I spotted the statistical problem with this paper as soon as I heard about it:

Reading a "high" or "low" signal of 10 different lipids gives 2^10 = 1024 possible combinations, which is double the number of people actually tested. That virtually guarantees you will find a correlation. Completely useless!

Permalink to Comment

11. Jose on March 10, 2014 7:26 PM writes...

The authors DO in fact correct for so many combinations (multiple testing) using a Bonferroni correction, BUT they use 0.025 (0.05 ^2), but they should be down in the 5 E -10 range!

Permalink to Comment

12. RKN on March 10, 2014 7:47 PM writes...
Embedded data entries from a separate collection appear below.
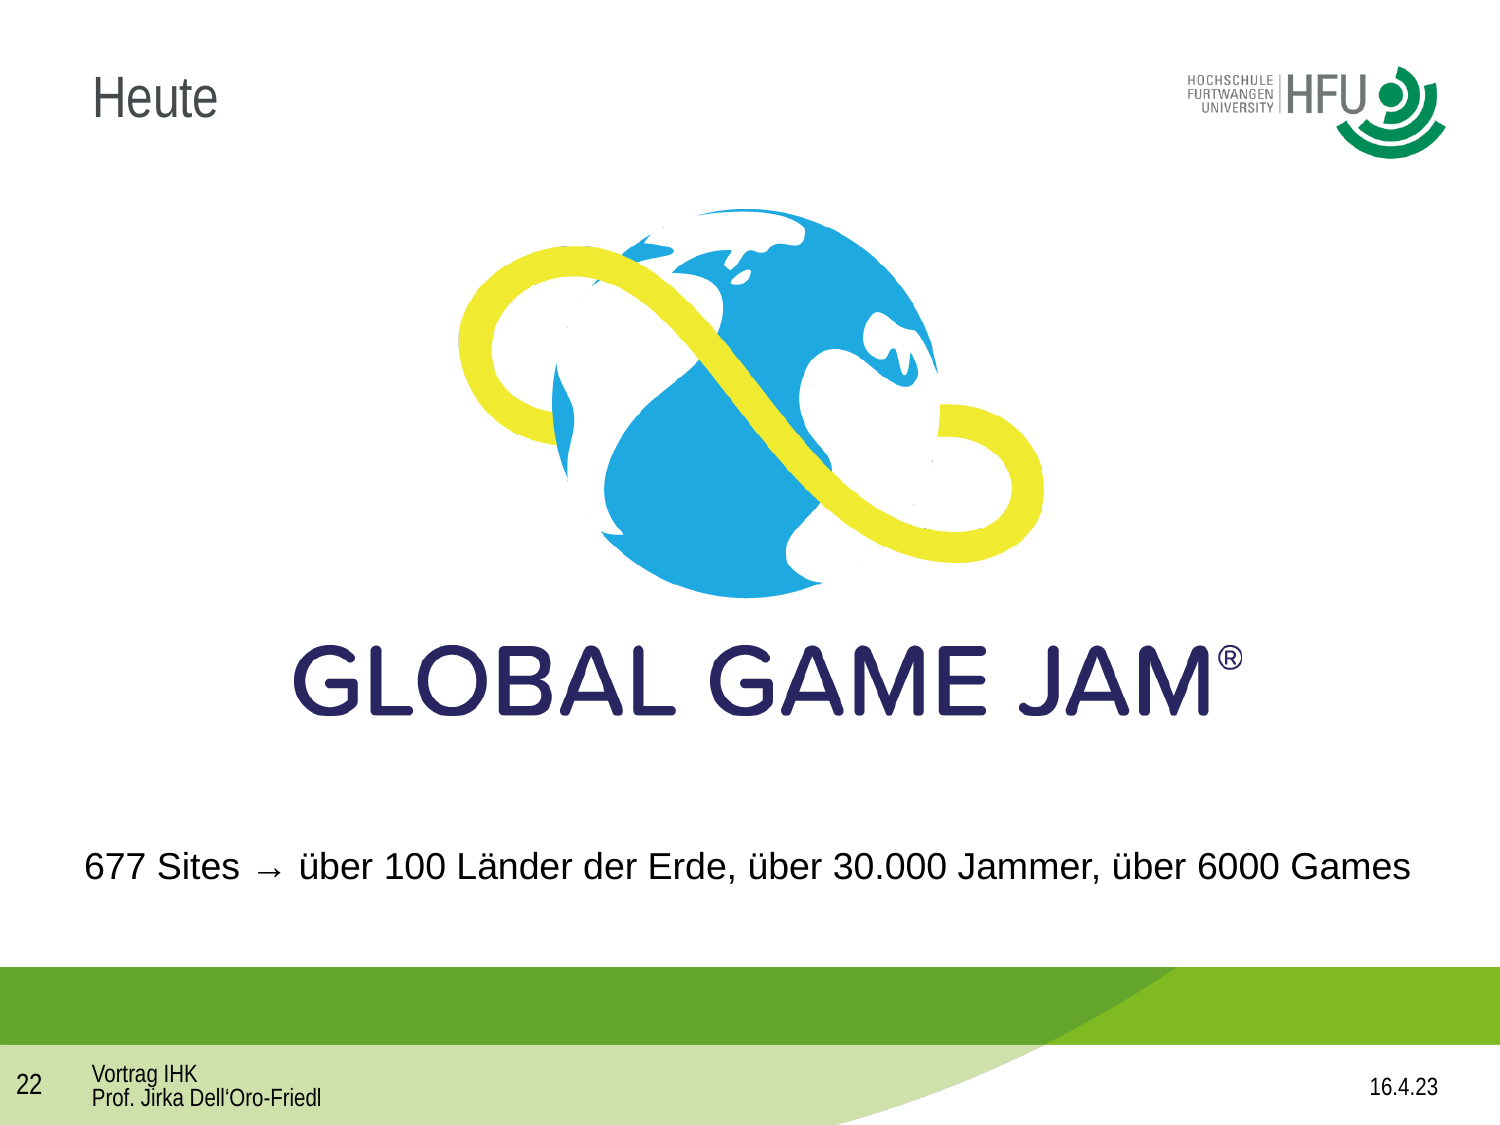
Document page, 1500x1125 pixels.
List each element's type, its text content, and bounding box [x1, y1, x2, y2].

picture [0, 967, 1500, 1125]
title Heute [77, 64, 1353, 153]
picture [294, 209, 1242, 716]
picture [1166, 53, 1454, 164]
text_box 677 Sites → über 100 Länder der Erde, über 30.000 Jammer, über 6000 Games [69, 838, 1427, 896]
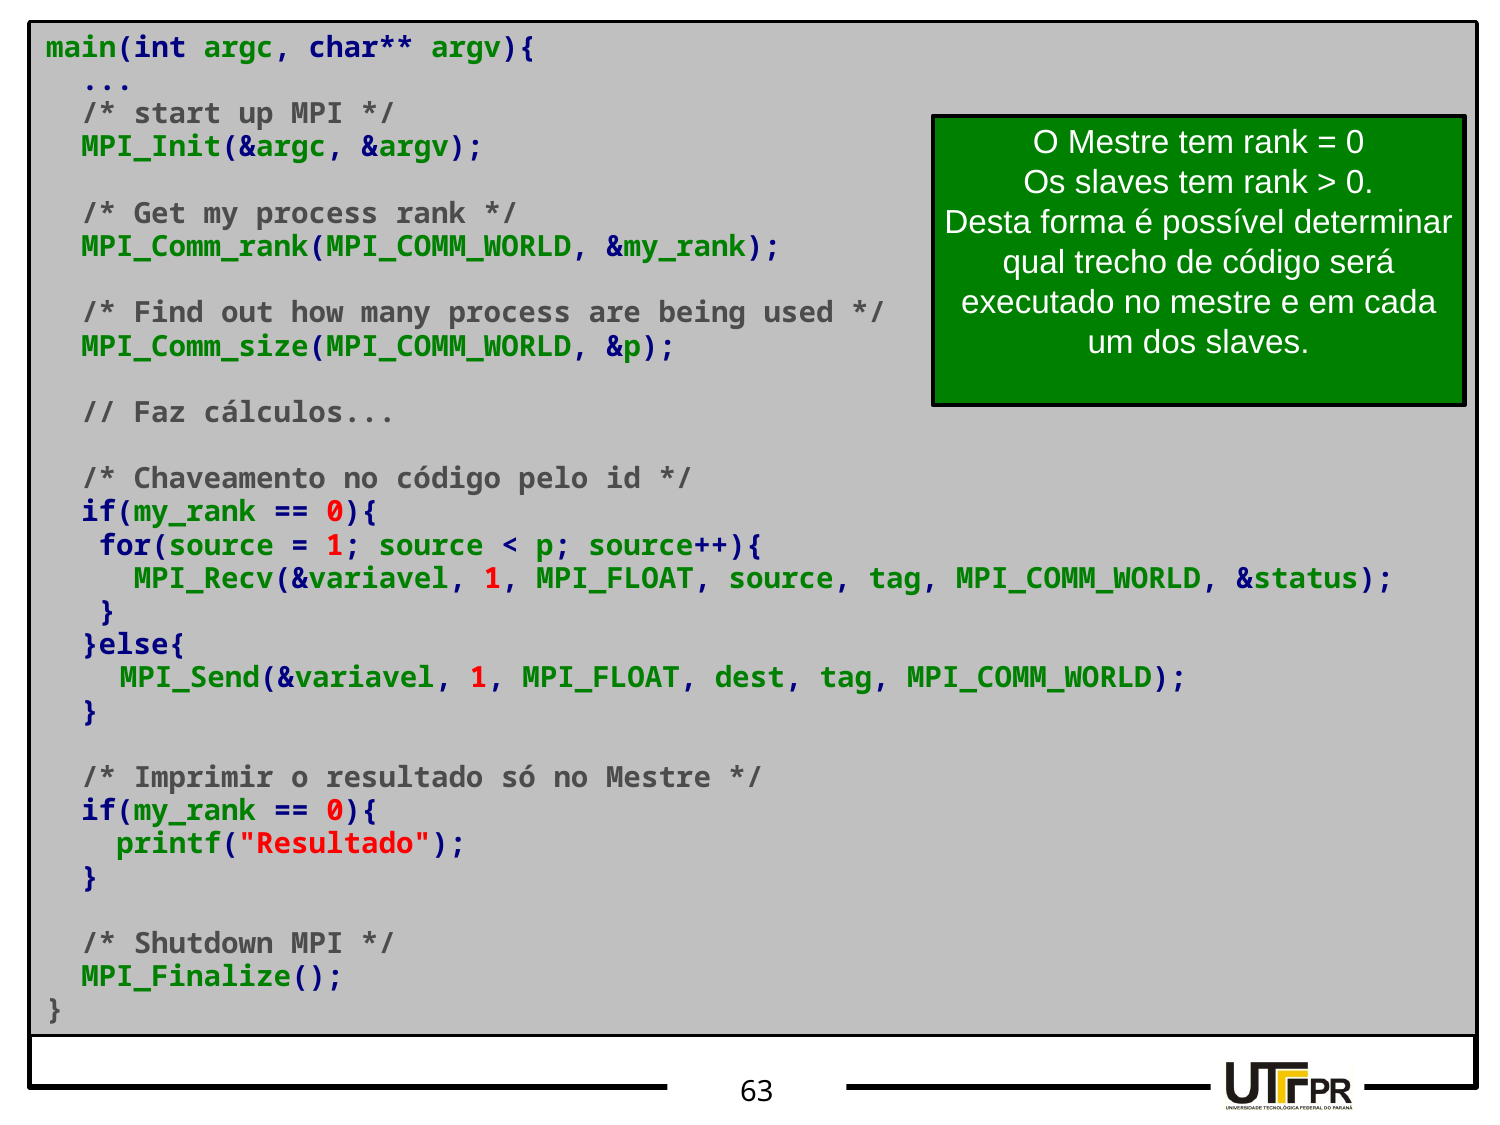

Reading the link provided in Derek's update, it appears the authors never considered the impact of disease prevalence in the wider population when computing the positive predictive value of the test, which means 90% is greatly over optimistic.

Permalink to Comment

13. Allchemistry on March 11, 2014 1:14 AM writes...

The authors performed cross-validation to test the robustness of the model and to prevent for overfitting, so I think that the predictors they identified are reliable. As pointed out above, a sensitivity and a specificity of 90% is simply not sufficient for early diagnosis of Alzheimer.
On the other hand, we should not throw out the baby with the bathwater. Based on this approach it may be possible to develop simple blood tests for monitoring disease progression or -treatment efficacy in patients diagnosed with neurodegenerative diseases (MS, ALS etc).

Permalink to Comment

14. TheScarletPimple on March 11, 2014 4:41 AM writes...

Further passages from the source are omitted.